** Opening Data shown block **

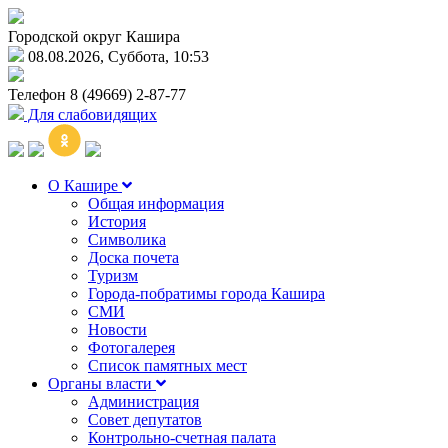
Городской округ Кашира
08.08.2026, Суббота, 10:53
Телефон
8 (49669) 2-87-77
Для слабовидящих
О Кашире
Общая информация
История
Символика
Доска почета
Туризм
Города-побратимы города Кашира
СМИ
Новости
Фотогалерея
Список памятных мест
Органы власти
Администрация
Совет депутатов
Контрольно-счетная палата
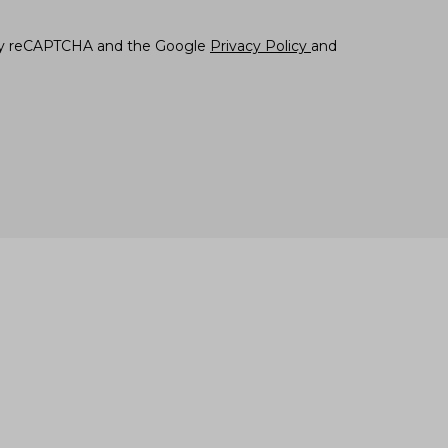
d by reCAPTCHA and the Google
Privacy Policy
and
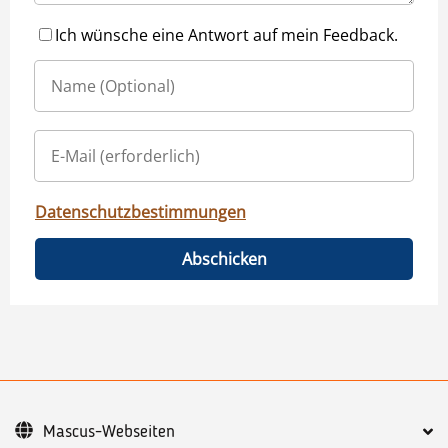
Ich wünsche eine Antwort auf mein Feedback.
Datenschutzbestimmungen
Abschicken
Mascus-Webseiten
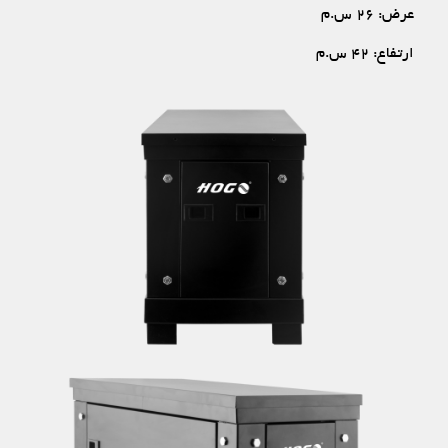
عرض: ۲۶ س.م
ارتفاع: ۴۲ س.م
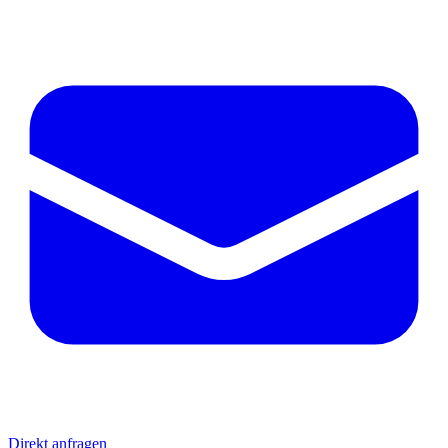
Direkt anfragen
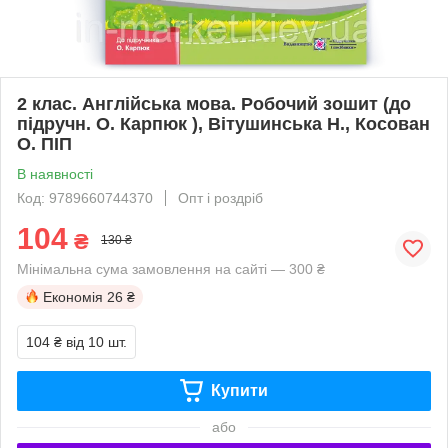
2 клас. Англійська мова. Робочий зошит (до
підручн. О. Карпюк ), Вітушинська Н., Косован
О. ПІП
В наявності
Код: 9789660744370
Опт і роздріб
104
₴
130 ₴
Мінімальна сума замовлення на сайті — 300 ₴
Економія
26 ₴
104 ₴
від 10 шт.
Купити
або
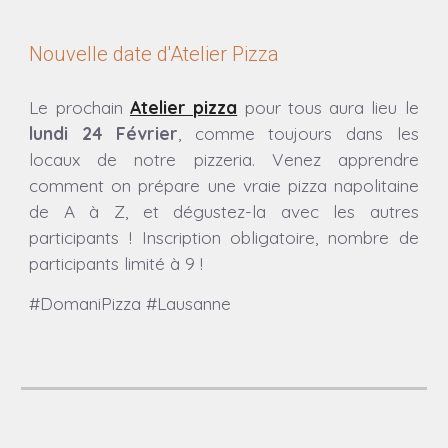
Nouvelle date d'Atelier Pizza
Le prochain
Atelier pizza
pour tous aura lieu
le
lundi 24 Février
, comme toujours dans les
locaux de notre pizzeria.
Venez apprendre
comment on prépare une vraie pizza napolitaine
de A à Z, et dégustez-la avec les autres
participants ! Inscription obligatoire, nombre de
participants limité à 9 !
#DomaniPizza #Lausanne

** Closing Data shown block **
** Opening Data shown block **

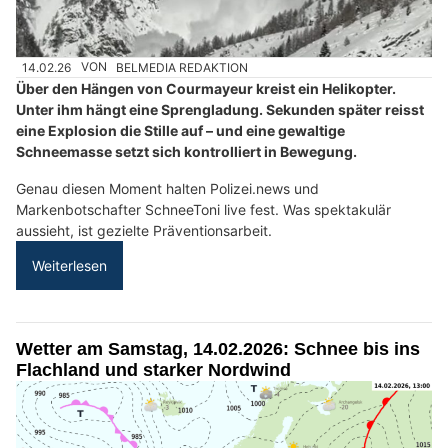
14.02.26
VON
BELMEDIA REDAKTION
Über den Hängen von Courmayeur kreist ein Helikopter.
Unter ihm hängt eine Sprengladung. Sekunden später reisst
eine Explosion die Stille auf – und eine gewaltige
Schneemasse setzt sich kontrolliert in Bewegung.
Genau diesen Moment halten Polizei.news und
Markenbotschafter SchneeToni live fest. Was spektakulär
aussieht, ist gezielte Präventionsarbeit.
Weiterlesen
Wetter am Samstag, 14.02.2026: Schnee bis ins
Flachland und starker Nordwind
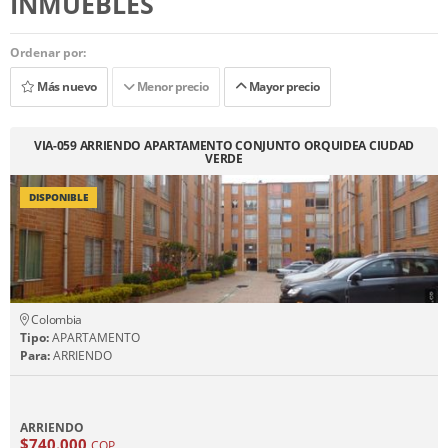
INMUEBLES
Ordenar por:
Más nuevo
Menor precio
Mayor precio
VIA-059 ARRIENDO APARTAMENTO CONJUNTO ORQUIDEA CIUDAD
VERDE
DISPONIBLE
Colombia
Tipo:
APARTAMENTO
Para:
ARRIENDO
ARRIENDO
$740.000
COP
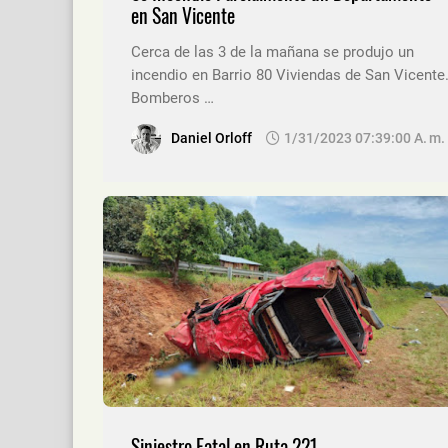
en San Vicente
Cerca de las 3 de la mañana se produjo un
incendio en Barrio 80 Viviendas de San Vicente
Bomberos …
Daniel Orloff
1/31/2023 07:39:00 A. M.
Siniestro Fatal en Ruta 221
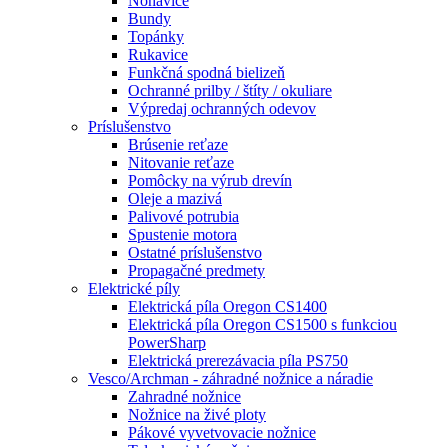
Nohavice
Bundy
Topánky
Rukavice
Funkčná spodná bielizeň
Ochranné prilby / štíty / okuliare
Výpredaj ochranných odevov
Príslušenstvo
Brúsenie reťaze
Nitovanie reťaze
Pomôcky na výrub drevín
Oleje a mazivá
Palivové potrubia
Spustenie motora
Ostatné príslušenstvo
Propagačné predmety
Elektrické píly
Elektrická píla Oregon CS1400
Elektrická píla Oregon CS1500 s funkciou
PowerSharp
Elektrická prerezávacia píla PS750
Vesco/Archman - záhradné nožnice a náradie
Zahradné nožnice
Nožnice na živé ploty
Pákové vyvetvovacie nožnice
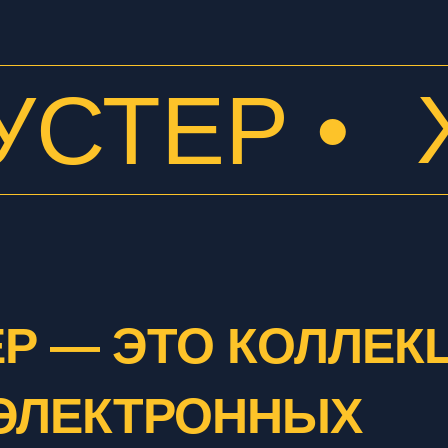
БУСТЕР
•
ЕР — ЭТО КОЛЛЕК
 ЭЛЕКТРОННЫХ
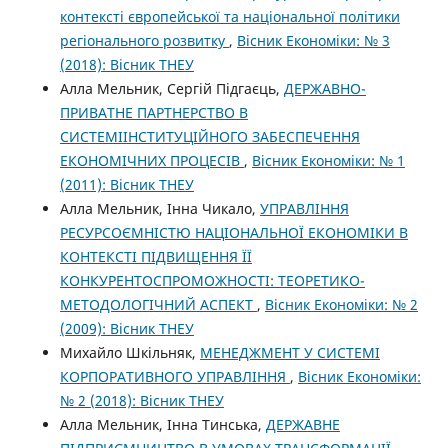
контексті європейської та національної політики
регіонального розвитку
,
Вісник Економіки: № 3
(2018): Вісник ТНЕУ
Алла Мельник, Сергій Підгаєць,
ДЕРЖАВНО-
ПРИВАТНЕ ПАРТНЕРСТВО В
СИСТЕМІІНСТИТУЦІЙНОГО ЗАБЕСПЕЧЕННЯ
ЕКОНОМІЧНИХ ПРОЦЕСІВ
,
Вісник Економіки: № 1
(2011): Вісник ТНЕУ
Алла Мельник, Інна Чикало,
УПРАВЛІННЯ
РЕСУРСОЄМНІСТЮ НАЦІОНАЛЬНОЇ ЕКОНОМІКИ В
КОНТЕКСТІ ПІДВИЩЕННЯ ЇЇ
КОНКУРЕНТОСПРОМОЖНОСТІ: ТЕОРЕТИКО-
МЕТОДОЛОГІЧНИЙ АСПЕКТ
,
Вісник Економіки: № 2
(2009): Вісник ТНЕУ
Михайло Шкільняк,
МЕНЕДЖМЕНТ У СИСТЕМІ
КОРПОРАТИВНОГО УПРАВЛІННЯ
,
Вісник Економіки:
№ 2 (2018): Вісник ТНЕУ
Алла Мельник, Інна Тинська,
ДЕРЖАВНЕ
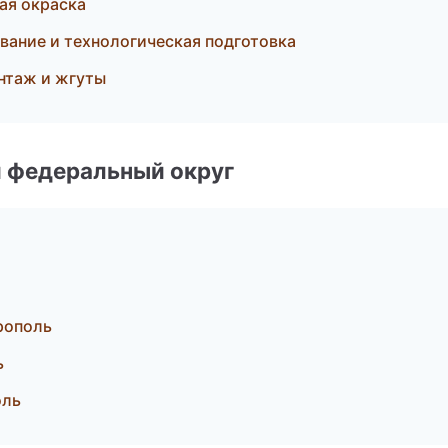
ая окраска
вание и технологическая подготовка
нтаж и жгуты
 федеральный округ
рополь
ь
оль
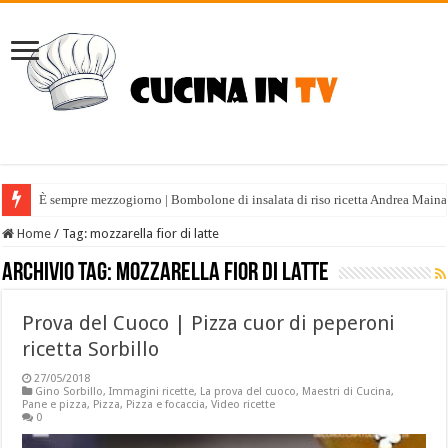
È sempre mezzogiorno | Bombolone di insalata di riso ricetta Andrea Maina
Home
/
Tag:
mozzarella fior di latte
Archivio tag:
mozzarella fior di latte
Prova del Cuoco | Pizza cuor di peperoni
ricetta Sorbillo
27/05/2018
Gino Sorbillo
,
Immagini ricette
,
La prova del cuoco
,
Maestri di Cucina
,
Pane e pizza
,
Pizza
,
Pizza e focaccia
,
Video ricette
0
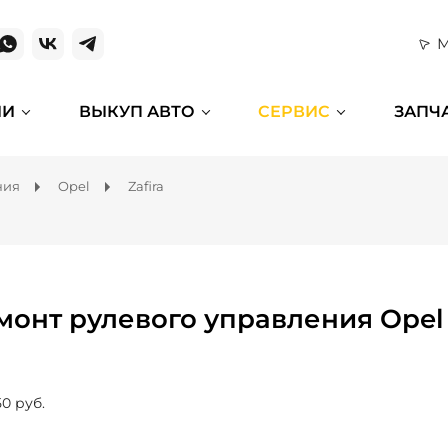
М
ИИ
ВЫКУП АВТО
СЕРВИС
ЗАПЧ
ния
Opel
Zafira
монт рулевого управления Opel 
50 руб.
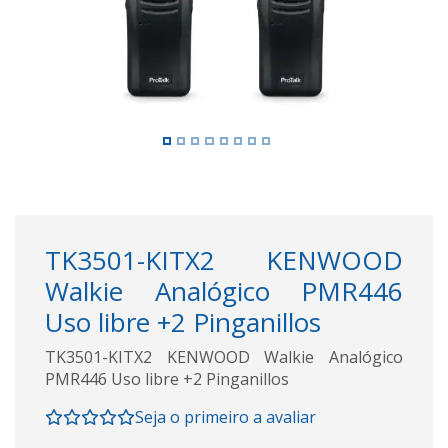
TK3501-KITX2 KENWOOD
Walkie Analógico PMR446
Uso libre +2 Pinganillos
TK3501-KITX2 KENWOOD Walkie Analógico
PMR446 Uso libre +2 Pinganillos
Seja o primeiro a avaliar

** Closing Data shown block **

**Task requirements:** Using the listing above, pull out all lines that hold the word "píla".

**Response box:**
Elektrická píla Oregon CS1400
Elektrická píla Oregon CS1500 s funkciou
Elektrická prerezávacia píla PS750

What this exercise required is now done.